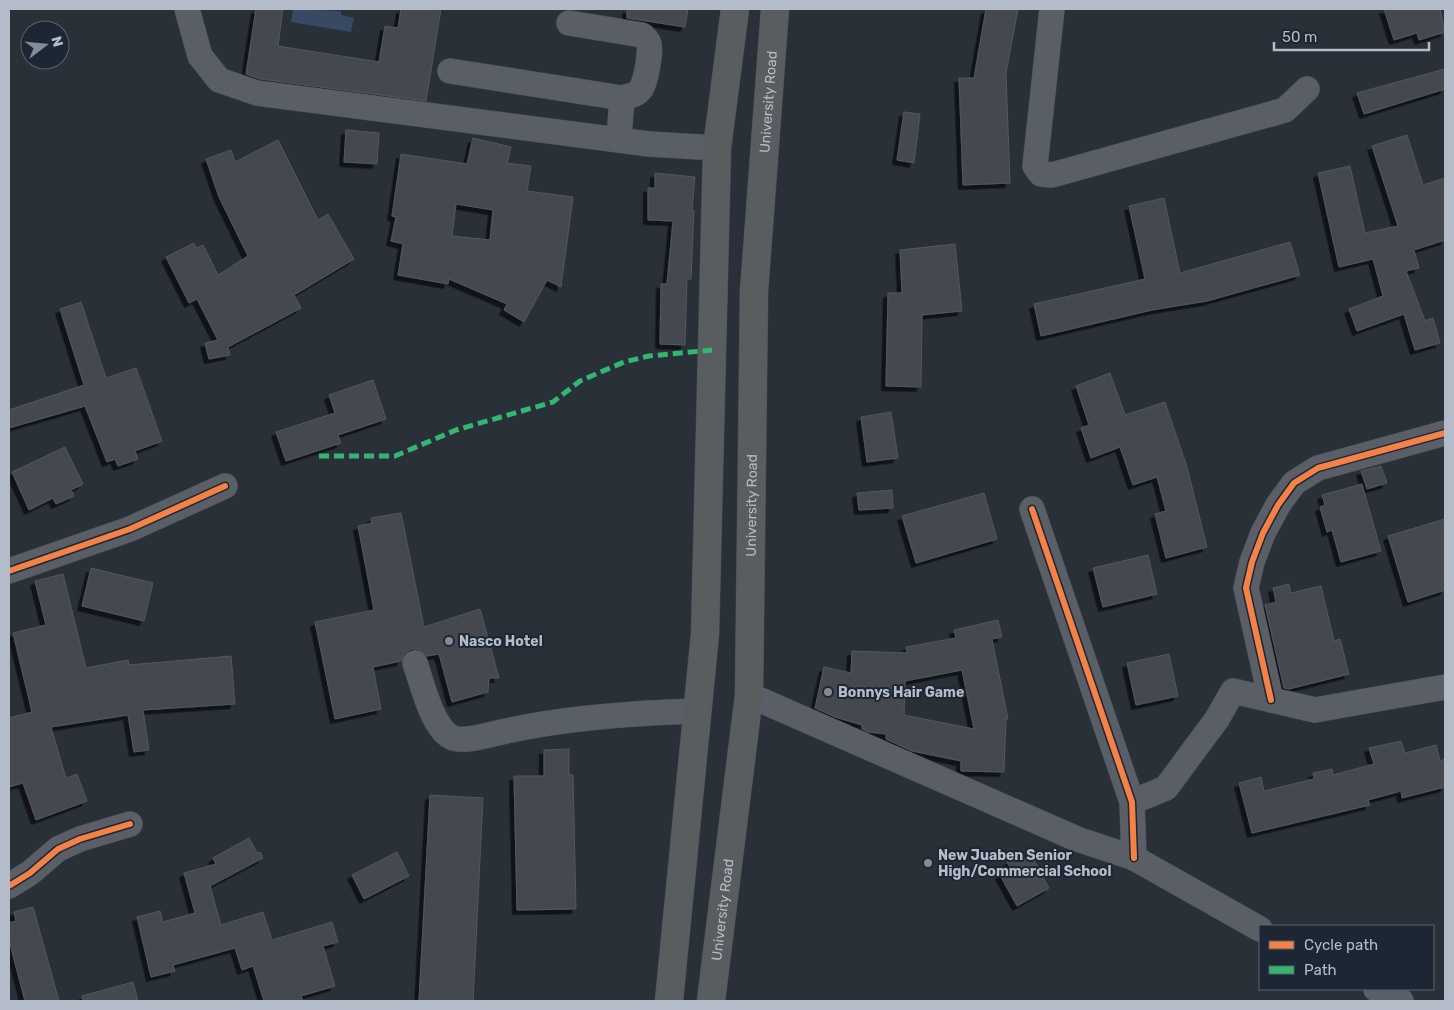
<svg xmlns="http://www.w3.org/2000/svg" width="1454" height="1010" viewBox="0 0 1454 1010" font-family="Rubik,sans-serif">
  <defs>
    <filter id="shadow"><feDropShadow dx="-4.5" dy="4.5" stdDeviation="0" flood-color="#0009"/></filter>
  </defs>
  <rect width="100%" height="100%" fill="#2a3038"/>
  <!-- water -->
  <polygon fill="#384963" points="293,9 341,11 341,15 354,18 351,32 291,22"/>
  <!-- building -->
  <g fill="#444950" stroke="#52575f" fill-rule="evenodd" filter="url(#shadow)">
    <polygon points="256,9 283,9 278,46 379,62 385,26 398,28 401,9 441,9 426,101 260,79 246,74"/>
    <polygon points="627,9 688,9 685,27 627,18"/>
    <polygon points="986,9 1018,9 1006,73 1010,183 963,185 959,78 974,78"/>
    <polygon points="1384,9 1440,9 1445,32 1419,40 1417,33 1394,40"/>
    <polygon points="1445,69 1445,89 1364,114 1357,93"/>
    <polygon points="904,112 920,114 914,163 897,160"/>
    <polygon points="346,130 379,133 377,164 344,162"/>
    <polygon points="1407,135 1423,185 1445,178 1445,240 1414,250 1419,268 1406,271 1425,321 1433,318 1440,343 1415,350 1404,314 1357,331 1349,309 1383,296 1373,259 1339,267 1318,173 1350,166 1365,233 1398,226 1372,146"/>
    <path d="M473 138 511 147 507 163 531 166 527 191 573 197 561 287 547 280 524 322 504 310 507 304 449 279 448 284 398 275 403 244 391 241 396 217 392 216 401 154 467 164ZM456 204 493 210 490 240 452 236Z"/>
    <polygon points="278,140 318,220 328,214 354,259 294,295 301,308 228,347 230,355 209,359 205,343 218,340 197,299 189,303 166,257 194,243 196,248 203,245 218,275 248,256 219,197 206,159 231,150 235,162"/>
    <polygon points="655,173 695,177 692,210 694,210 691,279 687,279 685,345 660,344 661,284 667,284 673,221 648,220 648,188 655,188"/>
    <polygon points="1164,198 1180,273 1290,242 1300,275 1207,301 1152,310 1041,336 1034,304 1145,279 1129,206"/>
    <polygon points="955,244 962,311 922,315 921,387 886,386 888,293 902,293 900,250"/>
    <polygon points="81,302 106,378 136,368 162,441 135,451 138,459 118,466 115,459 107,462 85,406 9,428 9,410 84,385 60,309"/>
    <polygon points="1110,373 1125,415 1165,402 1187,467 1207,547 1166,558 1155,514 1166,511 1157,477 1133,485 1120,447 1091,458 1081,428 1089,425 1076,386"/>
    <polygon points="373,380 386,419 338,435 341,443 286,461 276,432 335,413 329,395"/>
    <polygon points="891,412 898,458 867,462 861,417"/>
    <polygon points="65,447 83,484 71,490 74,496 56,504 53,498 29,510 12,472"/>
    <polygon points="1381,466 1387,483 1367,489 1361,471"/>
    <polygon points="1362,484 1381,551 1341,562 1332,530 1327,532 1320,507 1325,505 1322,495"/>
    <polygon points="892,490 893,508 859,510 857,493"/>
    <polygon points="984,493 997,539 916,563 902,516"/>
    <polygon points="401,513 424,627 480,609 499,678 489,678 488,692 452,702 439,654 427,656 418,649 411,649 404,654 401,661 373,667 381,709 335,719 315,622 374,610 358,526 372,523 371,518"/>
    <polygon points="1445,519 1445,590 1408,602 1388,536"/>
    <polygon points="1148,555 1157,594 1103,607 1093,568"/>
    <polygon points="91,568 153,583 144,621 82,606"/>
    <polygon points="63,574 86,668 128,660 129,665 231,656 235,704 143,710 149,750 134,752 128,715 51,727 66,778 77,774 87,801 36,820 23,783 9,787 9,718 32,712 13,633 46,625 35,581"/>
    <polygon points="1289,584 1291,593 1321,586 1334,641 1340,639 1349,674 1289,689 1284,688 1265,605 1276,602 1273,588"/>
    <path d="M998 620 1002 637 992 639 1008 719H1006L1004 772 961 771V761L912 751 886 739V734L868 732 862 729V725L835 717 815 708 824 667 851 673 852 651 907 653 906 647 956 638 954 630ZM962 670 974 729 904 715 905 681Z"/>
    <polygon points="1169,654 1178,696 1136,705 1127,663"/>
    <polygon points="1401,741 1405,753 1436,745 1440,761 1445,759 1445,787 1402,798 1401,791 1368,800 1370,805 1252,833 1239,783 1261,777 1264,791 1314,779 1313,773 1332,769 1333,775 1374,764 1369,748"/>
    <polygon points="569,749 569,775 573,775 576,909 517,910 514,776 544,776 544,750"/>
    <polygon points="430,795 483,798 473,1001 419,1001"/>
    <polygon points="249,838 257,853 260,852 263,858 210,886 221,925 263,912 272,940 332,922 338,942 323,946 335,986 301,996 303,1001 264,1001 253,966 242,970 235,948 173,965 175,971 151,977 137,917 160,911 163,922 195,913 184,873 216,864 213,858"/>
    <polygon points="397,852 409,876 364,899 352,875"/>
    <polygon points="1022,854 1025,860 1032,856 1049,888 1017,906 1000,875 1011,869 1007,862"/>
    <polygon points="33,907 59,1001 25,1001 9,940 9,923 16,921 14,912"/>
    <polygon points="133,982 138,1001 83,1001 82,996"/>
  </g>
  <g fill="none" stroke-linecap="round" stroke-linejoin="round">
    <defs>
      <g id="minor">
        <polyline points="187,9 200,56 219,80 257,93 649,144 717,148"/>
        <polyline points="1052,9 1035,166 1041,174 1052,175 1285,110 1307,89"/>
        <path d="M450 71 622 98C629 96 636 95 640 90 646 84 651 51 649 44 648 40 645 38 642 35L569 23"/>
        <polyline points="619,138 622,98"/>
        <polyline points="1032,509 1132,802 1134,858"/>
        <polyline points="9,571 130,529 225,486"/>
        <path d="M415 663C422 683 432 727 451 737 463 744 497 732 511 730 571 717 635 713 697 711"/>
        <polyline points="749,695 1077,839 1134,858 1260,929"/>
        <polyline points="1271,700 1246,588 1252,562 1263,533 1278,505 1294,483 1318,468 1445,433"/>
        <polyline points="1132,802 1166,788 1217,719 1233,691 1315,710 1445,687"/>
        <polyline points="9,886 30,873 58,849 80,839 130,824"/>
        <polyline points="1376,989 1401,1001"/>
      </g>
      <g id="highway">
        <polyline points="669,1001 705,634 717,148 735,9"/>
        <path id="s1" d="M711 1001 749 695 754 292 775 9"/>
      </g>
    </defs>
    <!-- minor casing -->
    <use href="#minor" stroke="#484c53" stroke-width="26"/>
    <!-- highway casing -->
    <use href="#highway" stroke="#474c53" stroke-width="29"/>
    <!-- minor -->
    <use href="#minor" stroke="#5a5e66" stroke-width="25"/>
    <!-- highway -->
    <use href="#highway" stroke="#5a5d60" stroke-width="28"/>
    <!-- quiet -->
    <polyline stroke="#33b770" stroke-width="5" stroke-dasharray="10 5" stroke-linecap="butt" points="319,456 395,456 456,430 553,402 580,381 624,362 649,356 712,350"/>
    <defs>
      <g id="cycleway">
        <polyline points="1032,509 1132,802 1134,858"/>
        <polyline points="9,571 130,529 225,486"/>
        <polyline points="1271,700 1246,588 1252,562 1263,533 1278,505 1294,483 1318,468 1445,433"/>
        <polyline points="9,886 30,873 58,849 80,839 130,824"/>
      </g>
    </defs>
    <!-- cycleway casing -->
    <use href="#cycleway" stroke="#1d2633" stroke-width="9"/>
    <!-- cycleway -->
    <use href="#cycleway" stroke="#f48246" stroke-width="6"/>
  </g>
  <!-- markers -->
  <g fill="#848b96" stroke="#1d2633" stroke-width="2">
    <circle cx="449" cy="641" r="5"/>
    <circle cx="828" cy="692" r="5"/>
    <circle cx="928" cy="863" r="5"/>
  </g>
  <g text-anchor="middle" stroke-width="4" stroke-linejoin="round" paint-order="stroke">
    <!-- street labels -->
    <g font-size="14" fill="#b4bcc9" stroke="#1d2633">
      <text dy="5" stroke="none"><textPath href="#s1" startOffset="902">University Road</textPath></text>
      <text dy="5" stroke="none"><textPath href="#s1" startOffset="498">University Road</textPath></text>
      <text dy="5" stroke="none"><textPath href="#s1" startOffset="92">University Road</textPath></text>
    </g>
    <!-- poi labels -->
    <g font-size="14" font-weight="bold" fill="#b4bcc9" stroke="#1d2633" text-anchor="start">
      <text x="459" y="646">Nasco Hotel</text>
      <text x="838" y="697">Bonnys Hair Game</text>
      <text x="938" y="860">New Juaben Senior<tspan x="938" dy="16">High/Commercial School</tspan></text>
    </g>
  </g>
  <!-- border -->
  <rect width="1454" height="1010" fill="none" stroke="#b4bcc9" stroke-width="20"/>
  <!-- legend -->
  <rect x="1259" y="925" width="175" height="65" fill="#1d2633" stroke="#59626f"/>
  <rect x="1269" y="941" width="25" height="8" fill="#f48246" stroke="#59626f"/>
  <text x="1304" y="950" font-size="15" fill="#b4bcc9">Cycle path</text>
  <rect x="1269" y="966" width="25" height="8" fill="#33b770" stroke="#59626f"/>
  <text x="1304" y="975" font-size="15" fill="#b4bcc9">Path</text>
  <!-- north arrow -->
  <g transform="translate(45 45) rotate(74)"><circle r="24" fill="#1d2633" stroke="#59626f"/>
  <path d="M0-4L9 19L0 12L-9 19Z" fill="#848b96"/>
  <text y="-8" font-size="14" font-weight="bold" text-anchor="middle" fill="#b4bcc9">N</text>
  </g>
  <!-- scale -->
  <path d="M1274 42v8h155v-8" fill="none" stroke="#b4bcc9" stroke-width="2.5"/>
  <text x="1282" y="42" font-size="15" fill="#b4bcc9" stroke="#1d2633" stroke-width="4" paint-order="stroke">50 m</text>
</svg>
◇ ◇ ◇ ◇ ◇ ◇ ◇
If a line of the records contains the word "bold", count it; give only the total.

2